**Task item**
Among the entries that follow, find the lines holding "Left" and say how many there are, with no other words.

**Extracted data entries**
·····
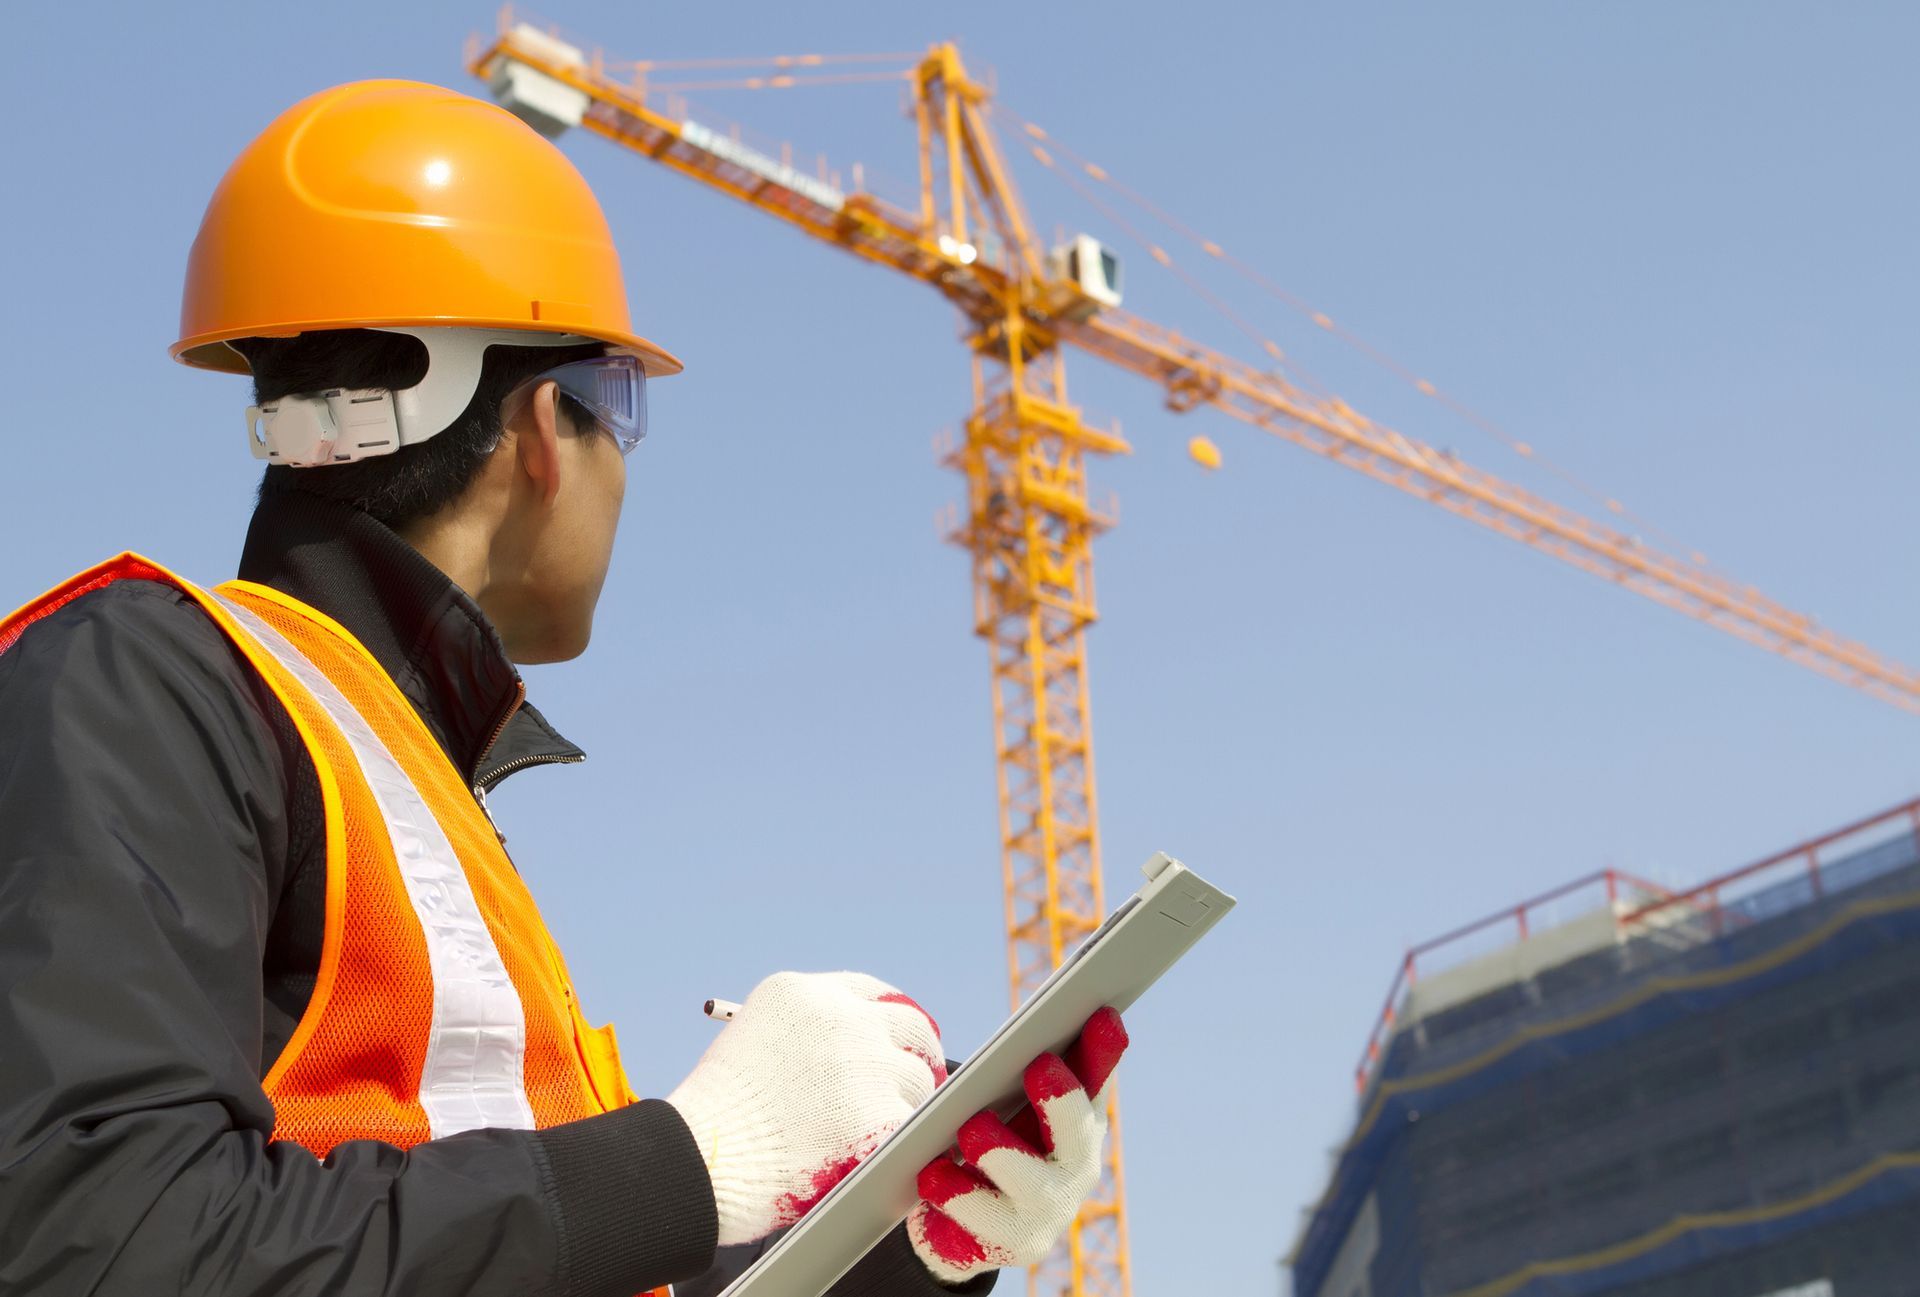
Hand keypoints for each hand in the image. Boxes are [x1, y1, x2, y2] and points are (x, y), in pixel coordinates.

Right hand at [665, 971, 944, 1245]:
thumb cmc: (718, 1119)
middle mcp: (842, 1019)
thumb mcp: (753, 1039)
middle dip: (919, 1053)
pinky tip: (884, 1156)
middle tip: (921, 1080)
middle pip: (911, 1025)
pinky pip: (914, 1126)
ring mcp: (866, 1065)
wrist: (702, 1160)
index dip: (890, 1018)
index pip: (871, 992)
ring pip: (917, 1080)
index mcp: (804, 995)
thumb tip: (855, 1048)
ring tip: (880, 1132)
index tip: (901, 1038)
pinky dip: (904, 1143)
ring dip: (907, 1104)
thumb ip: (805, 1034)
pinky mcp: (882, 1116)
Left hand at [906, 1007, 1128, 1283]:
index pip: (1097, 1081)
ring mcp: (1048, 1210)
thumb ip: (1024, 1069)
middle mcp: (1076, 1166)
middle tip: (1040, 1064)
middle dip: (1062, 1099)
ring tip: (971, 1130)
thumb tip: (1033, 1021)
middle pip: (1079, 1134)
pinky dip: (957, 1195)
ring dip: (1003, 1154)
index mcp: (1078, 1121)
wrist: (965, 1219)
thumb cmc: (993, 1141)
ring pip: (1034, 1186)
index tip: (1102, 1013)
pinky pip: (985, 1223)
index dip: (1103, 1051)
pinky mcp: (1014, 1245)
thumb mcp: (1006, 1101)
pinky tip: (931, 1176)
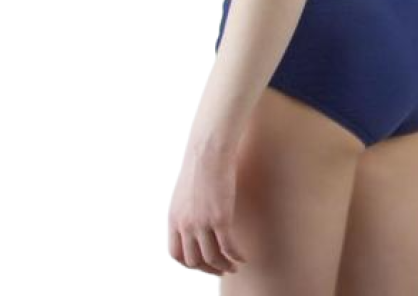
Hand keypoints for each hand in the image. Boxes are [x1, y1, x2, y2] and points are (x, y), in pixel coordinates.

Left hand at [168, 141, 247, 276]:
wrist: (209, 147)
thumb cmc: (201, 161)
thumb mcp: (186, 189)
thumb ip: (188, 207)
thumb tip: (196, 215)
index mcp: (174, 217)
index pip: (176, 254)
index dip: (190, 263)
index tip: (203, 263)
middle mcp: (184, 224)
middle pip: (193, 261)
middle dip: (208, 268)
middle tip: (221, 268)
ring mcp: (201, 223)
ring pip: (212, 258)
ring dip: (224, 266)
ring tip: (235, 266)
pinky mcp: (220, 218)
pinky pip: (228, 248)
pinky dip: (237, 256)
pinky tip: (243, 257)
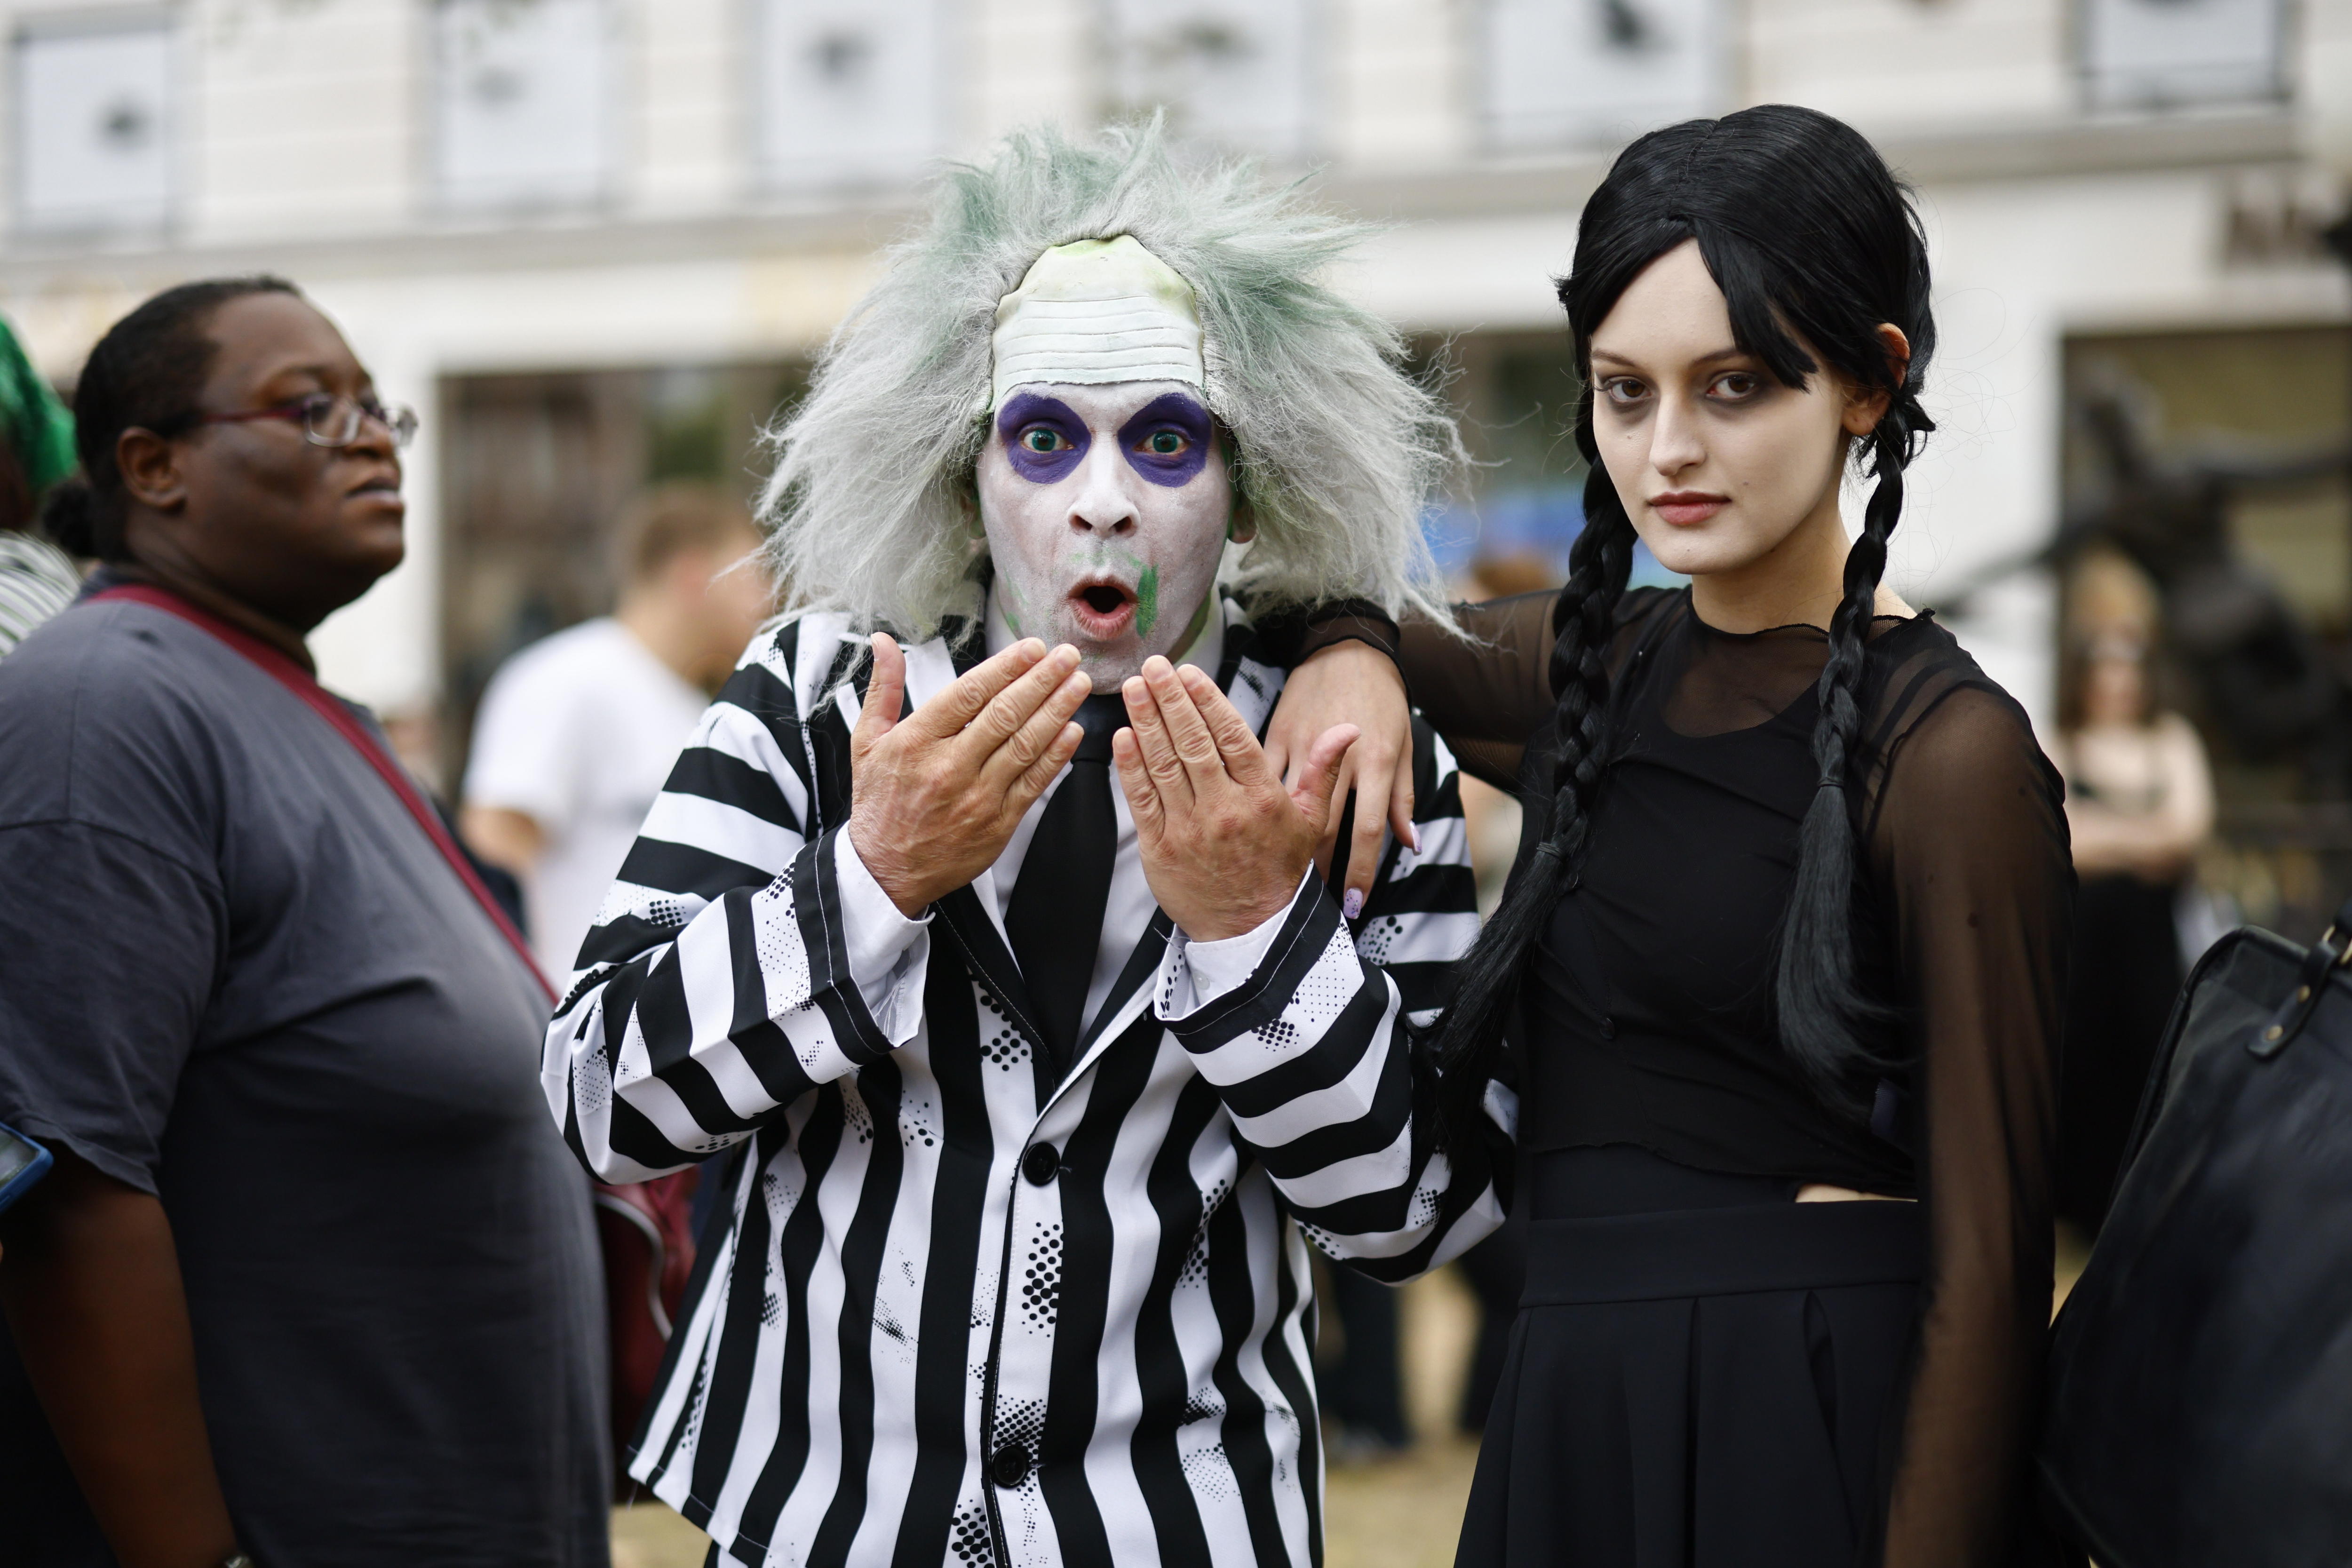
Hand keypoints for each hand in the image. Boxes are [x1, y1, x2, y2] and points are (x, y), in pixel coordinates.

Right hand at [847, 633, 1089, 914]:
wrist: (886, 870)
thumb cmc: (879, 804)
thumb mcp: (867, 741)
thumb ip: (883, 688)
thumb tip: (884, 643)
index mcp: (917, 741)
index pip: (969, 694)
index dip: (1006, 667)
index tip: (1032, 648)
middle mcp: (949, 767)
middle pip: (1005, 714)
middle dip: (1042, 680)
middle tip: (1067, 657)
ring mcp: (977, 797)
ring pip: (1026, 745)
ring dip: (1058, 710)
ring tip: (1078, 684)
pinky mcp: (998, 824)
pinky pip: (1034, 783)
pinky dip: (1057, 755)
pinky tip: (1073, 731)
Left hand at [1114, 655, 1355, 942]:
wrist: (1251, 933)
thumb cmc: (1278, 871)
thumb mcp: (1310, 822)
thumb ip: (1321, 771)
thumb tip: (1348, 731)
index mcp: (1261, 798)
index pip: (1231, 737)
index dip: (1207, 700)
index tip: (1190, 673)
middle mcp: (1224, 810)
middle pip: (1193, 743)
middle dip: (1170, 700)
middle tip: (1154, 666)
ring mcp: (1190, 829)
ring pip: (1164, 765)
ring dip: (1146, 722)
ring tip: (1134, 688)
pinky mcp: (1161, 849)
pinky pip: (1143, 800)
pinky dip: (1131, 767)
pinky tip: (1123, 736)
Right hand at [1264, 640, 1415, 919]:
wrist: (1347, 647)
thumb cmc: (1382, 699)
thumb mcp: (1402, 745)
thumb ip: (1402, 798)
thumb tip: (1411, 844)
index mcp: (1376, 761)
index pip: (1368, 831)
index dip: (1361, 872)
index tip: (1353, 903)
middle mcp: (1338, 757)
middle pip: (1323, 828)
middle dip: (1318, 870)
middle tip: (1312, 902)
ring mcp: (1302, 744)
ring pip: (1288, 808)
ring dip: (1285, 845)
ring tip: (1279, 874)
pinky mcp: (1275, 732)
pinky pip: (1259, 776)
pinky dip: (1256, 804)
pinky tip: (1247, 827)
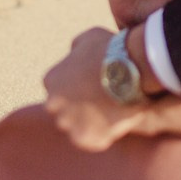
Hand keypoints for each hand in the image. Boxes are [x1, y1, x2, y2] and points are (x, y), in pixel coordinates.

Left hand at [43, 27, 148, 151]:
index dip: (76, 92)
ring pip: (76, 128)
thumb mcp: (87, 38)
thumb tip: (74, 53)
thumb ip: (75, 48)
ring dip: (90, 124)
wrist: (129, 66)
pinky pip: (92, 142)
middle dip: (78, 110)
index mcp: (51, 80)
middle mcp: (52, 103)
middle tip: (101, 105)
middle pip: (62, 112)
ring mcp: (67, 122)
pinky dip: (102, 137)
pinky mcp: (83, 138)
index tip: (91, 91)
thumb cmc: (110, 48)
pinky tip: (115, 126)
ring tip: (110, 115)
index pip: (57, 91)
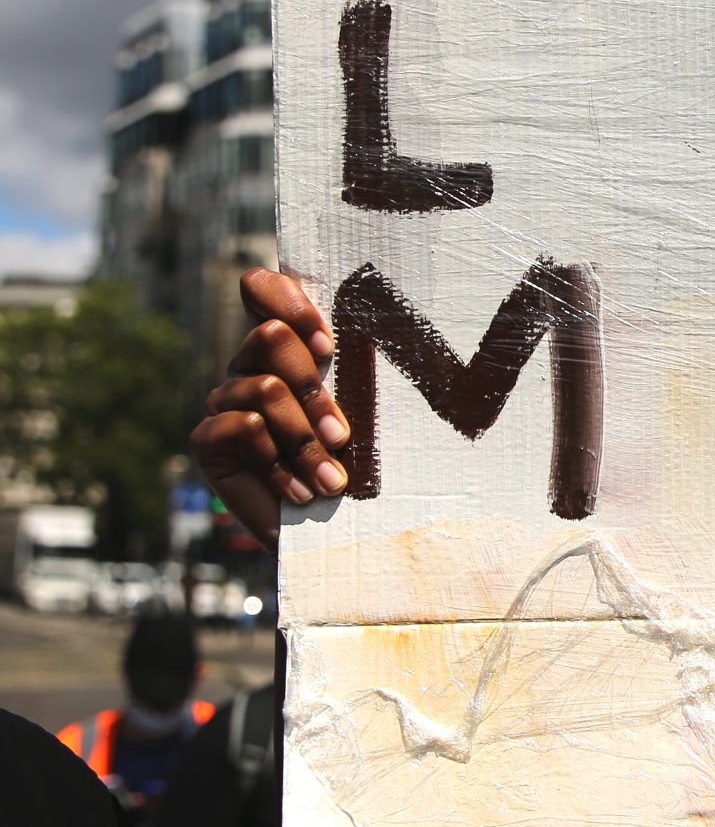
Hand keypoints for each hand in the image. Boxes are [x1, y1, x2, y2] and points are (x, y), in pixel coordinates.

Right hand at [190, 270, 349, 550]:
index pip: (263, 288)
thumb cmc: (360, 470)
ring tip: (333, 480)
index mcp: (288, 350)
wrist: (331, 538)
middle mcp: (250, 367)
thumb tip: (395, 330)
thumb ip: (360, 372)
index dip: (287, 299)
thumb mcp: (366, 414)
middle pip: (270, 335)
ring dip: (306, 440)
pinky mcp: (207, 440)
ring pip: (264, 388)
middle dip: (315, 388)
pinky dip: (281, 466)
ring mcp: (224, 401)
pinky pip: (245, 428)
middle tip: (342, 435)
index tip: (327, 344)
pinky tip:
·····
**Solution for this problem**
4